Perkataan Yang Mengubahkan



PERKATAAN YANG MENGUBAHKAN
Seorang anak cacat yang kesehariannya hanya duduk di kursi roda dan berjalan-jalan di sekitar komplek rumahnya ternyata bisa membawa perubahan besar bagi warga di sana. Ketika seorang polisi yang dipecat karena difitnah oleh mitranya sendiri bertemu dengan anak cacat ini, ia berkata: “Pak, wajah Anda jauh lebih berseri sejak tidak memakai seragam. Itu karena berhasil menjadi tukang kebun yang baik hati.”

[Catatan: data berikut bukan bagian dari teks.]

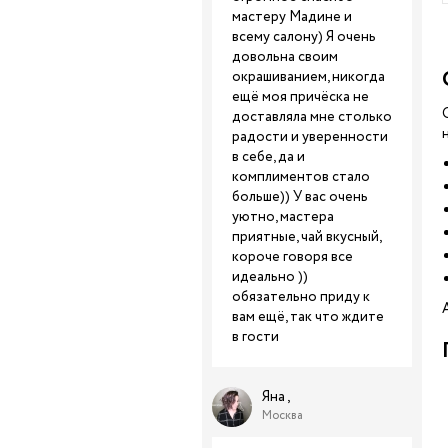
мастеру Мадине и
всему салону) Я очень
довольна своим
окрашиванием, никогда
ещё моя причёска не
доставляла мне столько
радости и уверенности
в себе, да и
комплиментов стало
больше)) У вас очень
уютно, мастера
приятные, чай вкусный,
короче говоря все
идеально ))
обязательно приду к
вам ещё, так что ждите
в гости
Яна ,
Москва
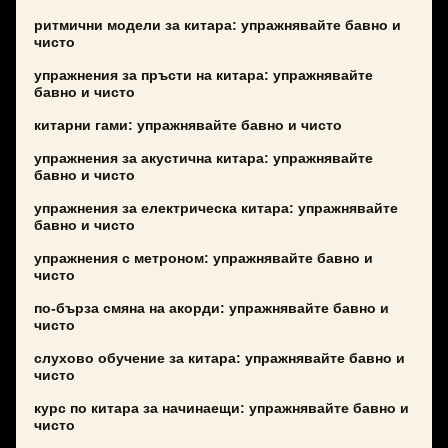
ритмични модели за китара: упражнявайте бавно и
чисто
упражнения за пръсти на китара: упражнявайте
бавно и чисто
китарни гами: упражнявайте бавно и чисто
упражнения за акустична китара: упражнявайте
бавно и чисто
упражнения за електрическа китара: упражнявайте
бавно и чисто
упражнения с метроном: упражнявайте бавно и
чисто
по-бърза смяна на акорди: упражнявайте бавно и
чисто
слухово обучение за китара: упражнявайте бавно и
чисто
курс по китара за начинаещи: упражнявайте бавно и
чисто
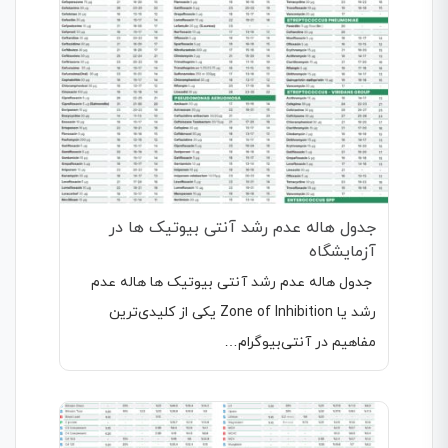
جدول هاله عدم رشد آنتی بیوتیک ها در
آزمایشگاه
جدول هاله عدم رشد آنتی بیوتیک ها هاله عدم
رشد یا Zone of Inhibition یکی از کلیدی‌ترین
مفاهیم در آنتی‌بیوگرام…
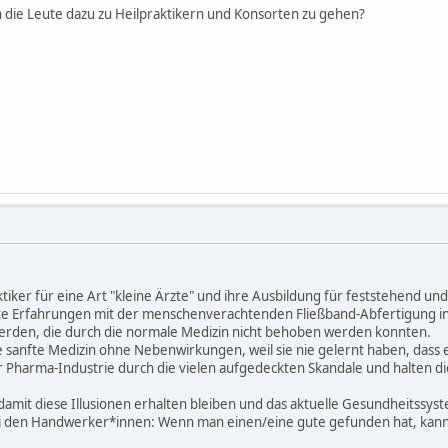
h die Leute dazu zu Heilpraktikern und Konsorten zu gehen?
ktiker für eine Art "kleine Ärzte" und ihre Ausbildung für feststehend un
hte Erfahrungen mit der menschenverachtenden Fließband-Abfertigung in
erden, die durch die normale Medizin nicht behoben werden konnten.
ne sanfte Medizin ohne Nebenwirkungen, weil sie nie gelernt haben, dass
 Pharma-Industrie durch die vielen aufgedeckten Skandale und halten die 
, damit diese Illusionen erhalten bleiben und das aktuelle Gesundheitssyst
i den Handwerker*innen: Wenn man einen/eine gute gefunden hat, kann m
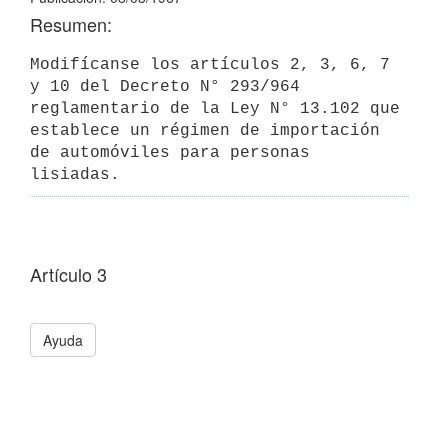
Resumen:
Modifícanse los artículos 2, 3, 6, 7 
y 10 del Decreto N° 293/964 
reglamentario de la Ley N° 13.102 que 
establece un régimen de importación 
de automóviles para personas 
lisiadas.
Artículo 3
Ayuda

Yah mantan polisi itu akhirnya menjadi tukang kebun di komplek perumahan itu. Dan perkataan itu memotivasi mantan polisi itu untuk menjalani hidupnya dengan penuh sukacita. Anak cacat ini pula membuat seorang janda yang ditinggal selingkuh oleh suaminya, batal bunuh diri hanya karena perkataan anak cacat itu, “Nyonya Steel, saya senang melihat anak-anak Anda. Mereka sangat baik seperti ibunya. Anda sangat beruntung memiliki mereka.”
Guys, anak cacat ini baru berusia 12 tahun, namun namanya telah menjadi kesaksian bagi banyak orang yang berada di komplek perumahan dimana ia tinggal. Perkataannya sangat sederhana dan ia sama sekali tidak pernah tahu masalah apa yang sedang dihadapi oleh orang-orang di sekitarnya. Namun, perkataannya sangat memberkati, membuka mata dan pikiran banyak orang dan memotivasi mereka yang sudah putus asa.
Guys, untuk menjadi berkat melalui perkataan, kita tidak usah mengetahui masalah orang lain terlebih dahulu baru memberikan kata-kata nasihat atau yang memotivasi. Senyuman kita, sapaan kita dan pujian tulus kita bisa mengubah orang-orang yang ada di sekitar kita. Perkataan sederhana yang bermutu dan sikap yang menjadi contoh mampu mengubah semua kesedihan dan keputusasaan menjadi sukacita dan pengharapan.
“… Jadilah teladan bagi orang-orang percaya, dalam perkataanmu, dalam tingkah lakumu ….” (1 Timotius 4:12).
Doa: Bapa, pakai aku melalui perkataan dan perbuatanku agar aku bisa menjadi berkat buat sesamaku.